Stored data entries

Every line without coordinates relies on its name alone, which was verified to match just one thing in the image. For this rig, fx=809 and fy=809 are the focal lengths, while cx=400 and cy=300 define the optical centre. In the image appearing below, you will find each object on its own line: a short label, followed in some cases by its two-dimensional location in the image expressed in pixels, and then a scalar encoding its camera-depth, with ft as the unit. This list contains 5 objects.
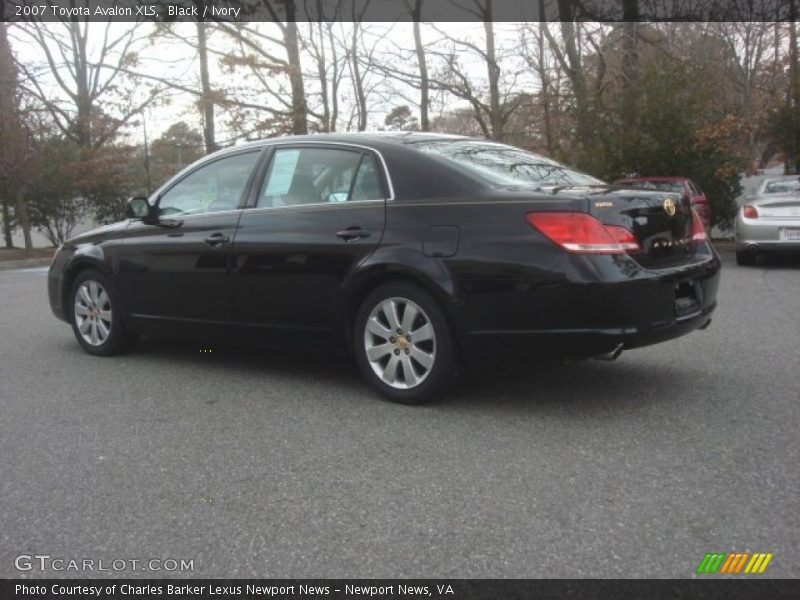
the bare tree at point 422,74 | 86.48
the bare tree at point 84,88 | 86.33
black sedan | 13.65
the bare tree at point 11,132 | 68.03
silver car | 37.50
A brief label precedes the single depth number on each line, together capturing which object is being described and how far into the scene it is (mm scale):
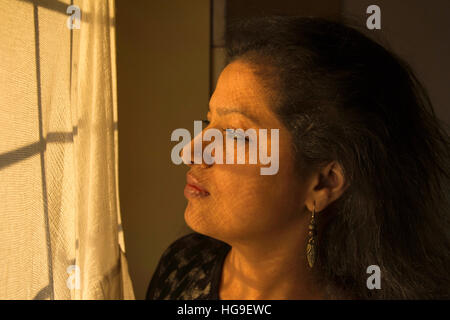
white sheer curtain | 638
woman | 816
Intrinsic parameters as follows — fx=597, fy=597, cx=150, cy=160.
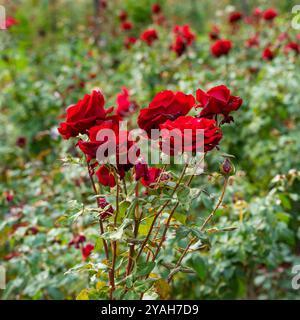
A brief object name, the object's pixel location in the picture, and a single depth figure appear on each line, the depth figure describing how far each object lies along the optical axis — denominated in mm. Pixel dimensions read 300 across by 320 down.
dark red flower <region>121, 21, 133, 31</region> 4641
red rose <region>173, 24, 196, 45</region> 3439
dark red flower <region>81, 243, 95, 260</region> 1894
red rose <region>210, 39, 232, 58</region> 3307
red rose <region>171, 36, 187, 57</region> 3344
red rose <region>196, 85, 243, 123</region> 1270
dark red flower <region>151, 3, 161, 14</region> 4623
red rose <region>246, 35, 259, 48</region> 4086
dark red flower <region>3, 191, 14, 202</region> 2396
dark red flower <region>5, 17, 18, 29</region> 4229
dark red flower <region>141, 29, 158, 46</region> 3648
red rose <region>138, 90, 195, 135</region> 1227
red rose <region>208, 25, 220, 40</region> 3910
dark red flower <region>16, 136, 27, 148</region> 3196
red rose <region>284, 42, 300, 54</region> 3355
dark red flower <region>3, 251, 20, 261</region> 2289
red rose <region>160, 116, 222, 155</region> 1138
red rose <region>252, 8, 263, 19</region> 4309
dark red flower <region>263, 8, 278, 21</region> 3951
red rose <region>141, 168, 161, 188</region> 1324
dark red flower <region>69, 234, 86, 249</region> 1977
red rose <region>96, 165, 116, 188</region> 1339
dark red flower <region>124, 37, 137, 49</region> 4387
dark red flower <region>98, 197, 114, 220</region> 1339
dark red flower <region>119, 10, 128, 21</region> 4871
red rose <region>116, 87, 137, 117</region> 1897
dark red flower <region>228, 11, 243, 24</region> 4151
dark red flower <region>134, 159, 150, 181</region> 1223
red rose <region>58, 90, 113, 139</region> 1261
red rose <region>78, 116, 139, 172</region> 1165
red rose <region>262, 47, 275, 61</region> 3471
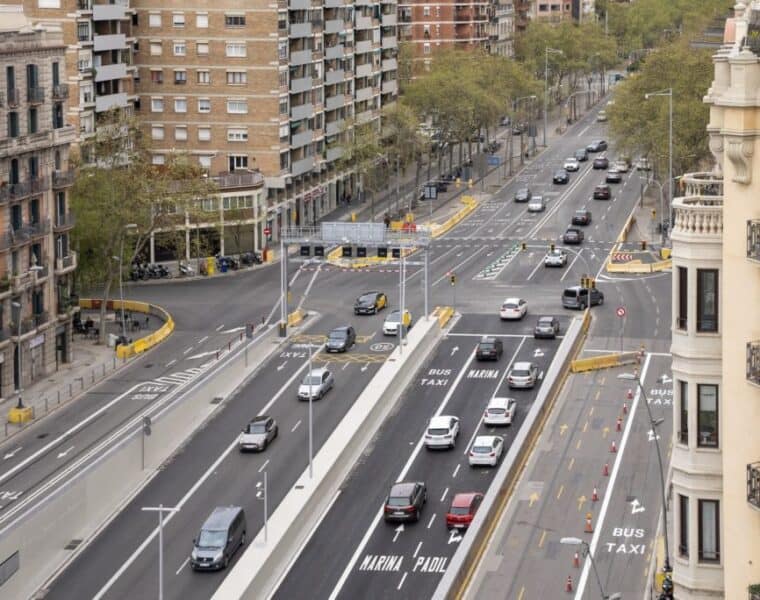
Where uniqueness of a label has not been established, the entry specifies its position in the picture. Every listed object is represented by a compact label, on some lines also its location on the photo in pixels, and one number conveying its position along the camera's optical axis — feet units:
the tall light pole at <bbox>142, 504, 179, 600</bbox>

* **Task instructions**
Reproduce each record above by retyping it exactly; omit all images.

* **Answer to the exercise**
Every line without coordinates relies on its name alone, which was verified to match just one thing in the image. For this rig, fx=809 and fy=809 are the focal lengths, while cx=400 and cy=300 define the optical centre. In the image appearing below, you will find each object on its own line: a short label, followed in some cases by its two-dimensional location in the image expressed in pixels, and then a scalar encoding its camera-depth, with ft as the unit. This list contains 5 objects.
the bare tree at point 422,74 | 86.48
the bare tree at point 84,88 | 86.33
black sedan | 13.65
the bare tree at point 11,132 | 68.03
silver car | 37.50
A brief label precedes the single depth number on each line, together capturing which object is being described and how far into the scene it is (mm scale):
white sheer curtain | 638
woman | 816
Intrinsic parameters as follows — fx=597, fy=597, cx=150, cy=160.
A brief object name, the object's pixel location in the picture, and a single depth figure appear on each line, the depth figure describing how far each object lies along the optical axis — denominated in mm. Pixel dimensions read 300 across by 320 down.
dark red flower <region>121, 21, 133, 31</region> 4641
red rose <region>173, 24, 196, 45</region> 3439
dark red flower <region>81, 243, 95, 260</region> 1894
red rose <region>210, 39, 232, 58</region> 3307
red rose <region>171, 36, 187, 57</region> 3344
red rose <region>196, 85, 243, 123</region> 1270
dark red flower <region>151, 3, 161, 14</region> 4623
red rose <region>246, 35, 259, 48</region> 4086
dark red flower <region>3, 191, 14, 202</region> 2396
dark red flower <region>5, 17, 18, 29</region> 4229
dark red flower <region>141, 29, 158, 46</region> 3648
red rose <region>138, 90, 195, 135</region> 1227
red rose <region>208, 25, 220, 40</region> 3910
dark red flower <region>16, 136, 27, 148</region> 3196
red rose <region>284, 42, 300, 54</region> 3355
dark red flower <region>3, 251, 20, 261</region> 2289
red rose <region>160, 116, 222, 155</region> 1138
red rose <region>252, 8, 263, 19</region> 4309
dark red flower <region>263, 8, 278, 21</region> 3951
red rose <region>141, 168, 161, 188</region> 1324
dark red flower <region>69, 234, 86, 249</region> 1977
red rose <region>96, 165, 116, 188</region> 1339
dark red flower <region>124, 37, 137, 49</region> 4387
dark red flower <region>98, 197, 114, 220</region> 1339
dark red flower <region>119, 10, 128, 21</region> 4871
red rose <region>116, 87, 137, 117</region> 1897
dark red flower <region>228, 11, 243, 24</region> 4151
dark red flower <region>134, 159, 150, 181</region> 1223
red rose <region>58, 90, 113, 139</region> 1261
red rose <region>78, 116, 139, 172</region> 1165
red rose <region>262, 47, 275, 61</region> 3471
Where uniqueness of a label has not been established, the entry specifies its position in the picture. Every listed object is represented by a compact label, on some lines also its location on the photo in pixels, and one number conveying its position along the camera's optical axis — feet units:
the tall light pole at <bbox>142, 504, 179, 600</bbox>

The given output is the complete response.